__Stored data entries__.
[Start of section]

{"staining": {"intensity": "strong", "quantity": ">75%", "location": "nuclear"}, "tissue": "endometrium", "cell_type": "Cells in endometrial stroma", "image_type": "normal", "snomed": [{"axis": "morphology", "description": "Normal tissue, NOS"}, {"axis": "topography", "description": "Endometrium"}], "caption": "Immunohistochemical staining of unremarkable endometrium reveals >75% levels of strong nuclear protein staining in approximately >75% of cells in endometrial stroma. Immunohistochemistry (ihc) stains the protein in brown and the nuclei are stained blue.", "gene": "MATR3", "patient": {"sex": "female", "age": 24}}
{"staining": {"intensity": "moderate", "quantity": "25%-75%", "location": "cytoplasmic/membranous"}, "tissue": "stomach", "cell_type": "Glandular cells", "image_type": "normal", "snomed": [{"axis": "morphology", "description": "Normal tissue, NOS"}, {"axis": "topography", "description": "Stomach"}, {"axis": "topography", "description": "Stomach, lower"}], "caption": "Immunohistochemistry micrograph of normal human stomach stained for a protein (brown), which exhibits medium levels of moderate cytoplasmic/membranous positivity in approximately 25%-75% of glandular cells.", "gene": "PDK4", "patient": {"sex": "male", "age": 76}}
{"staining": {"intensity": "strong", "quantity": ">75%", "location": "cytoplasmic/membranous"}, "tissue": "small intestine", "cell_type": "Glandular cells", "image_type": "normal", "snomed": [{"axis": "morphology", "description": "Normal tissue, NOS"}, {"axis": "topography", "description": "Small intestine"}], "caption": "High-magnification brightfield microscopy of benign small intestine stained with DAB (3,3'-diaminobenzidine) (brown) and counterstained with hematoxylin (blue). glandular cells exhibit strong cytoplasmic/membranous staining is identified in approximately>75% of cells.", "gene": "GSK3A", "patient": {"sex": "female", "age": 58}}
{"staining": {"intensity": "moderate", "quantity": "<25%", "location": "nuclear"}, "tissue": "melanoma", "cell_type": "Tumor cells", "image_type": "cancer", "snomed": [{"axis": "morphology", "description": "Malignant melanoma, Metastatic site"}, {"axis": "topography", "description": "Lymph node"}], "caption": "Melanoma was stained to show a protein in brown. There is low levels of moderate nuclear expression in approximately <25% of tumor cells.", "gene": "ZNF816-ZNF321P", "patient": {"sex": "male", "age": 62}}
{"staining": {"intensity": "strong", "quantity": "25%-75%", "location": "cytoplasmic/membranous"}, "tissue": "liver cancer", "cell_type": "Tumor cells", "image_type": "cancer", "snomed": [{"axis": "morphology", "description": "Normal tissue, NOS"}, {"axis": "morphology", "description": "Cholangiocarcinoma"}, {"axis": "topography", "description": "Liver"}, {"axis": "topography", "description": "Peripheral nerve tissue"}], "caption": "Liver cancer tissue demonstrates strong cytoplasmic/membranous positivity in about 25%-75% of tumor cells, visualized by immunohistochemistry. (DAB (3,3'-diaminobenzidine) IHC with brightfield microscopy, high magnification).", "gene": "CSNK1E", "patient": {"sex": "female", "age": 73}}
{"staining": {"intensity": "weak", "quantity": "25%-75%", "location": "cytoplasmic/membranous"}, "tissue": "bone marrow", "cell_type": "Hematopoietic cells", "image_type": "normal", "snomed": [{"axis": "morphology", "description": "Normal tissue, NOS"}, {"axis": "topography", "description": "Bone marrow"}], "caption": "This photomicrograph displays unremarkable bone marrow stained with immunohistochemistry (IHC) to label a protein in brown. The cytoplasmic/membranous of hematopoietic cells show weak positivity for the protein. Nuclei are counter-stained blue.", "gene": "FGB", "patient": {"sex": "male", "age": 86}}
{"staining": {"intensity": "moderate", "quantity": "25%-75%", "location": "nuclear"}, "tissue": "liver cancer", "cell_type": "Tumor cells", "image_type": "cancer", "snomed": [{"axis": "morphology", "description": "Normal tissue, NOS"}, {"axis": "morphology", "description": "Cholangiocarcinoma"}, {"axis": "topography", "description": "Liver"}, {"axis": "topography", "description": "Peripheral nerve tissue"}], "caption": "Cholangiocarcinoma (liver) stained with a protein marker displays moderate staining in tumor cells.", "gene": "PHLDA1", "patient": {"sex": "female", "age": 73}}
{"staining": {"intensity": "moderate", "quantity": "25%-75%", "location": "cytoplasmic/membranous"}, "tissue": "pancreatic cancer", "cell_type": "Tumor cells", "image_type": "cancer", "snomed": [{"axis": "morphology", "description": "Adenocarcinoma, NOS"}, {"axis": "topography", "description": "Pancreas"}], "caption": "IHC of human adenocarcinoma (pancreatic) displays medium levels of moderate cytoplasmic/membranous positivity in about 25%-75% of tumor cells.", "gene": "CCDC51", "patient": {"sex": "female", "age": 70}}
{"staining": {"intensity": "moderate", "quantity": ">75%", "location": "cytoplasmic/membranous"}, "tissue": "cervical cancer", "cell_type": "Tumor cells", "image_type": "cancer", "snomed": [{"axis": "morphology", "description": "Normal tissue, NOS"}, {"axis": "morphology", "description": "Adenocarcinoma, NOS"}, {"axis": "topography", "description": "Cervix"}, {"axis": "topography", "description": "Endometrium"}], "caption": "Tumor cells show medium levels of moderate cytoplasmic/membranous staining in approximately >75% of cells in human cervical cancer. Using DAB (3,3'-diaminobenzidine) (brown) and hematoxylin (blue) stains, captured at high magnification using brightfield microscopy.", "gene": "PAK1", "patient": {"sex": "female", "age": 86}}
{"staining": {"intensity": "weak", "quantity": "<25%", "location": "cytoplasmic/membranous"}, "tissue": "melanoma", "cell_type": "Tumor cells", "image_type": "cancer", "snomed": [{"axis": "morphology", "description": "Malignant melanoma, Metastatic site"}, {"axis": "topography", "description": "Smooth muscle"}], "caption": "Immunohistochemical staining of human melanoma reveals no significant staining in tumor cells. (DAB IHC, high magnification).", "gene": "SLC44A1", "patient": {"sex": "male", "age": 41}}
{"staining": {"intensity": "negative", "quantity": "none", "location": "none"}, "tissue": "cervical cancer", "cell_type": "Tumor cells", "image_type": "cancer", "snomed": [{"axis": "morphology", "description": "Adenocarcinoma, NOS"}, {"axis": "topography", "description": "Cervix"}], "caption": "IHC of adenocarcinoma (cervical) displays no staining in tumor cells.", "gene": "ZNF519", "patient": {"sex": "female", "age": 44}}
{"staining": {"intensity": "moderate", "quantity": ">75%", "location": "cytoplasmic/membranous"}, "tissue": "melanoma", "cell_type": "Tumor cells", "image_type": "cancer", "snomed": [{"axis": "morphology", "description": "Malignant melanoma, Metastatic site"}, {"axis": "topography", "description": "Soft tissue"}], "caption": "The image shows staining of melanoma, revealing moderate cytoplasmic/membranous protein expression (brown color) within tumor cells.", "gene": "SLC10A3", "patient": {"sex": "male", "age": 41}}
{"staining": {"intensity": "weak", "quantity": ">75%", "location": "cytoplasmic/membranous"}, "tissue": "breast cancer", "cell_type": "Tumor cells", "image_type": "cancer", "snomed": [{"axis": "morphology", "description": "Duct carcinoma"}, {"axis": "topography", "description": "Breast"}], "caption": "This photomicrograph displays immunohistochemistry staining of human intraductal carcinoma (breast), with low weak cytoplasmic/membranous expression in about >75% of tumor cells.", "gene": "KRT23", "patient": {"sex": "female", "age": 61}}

[End of section]

__TASK DETAILS__.
Look through the data above and return exactly the lines from the one that contains "(liver) stained with" to the one that contains "cells show medium", inclusive, with nothing else.

__YOUR SOLUTION__.
{"staining": {"intensity": "moderate", "quantity": "25%-75%", "location": "nuclear"}, "tissue": "liver cancer", "cell_type": "Tumor cells", "image_type": "cancer", "snomed": [{"axis": "morphology", "description": "Normal tissue, NOS"}, {"axis": "morphology", "description": "Cholangiocarcinoma"}, {"axis": "topography", "description": "Liver"}, {"axis": "topography", "description": "Peripheral nerve tissue"}], "caption": "Cholangiocarcinoma (liver) stained with a protein marker displays moderate staining in tumor cells.", "gene": "PHLDA1", "patient": {"sex": "female", "age": 73}}
{"staining": {"intensity": "moderate", "quantity": "25%-75%", "location": "cytoplasmic/membranous"}, "tissue": "pancreatic cancer", "cell_type": "Tumor cells", "image_type": "cancer", "snomed": [{"axis": "morphology", "description": "Adenocarcinoma, NOS"}, {"axis": "topography", "description": "Pancreas"}], "caption": "IHC of human adenocarcinoma (pancreatic) displays medium levels of moderate cytoplasmic/membranous positivity in about 25%-75% of tumor cells.", "gene": "CCDC51", "patient": {"sex": "female", "age": 70}}
{"staining": {"intensity": "moderate", "quantity": ">75%", "location": "cytoplasmic/membranous"}, "tissue": "cervical cancer", "cell_type": "Tumor cells", "image_type": "cancer", "snomed": [{"axis": "morphology", "description": "Normal tissue, NOS"}, {"axis": "morphology", "description": "Adenocarcinoma, NOS"}, {"axis": "topography", "description": "Cervix"}, {"axis": "topography", "description": "Endometrium"}], "caption": "Tumor cells show medium levels of moderate cytoplasmic/membranous staining in approximately >75% of cells in human cervical cancer. Using DAB (3,3'-diaminobenzidine) (brown) and hematoxylin (blue) stains, captured at high magnification using brightfield microscopy.", "gene": "PAK1", "patient": {"sex": "female", "age": 86}}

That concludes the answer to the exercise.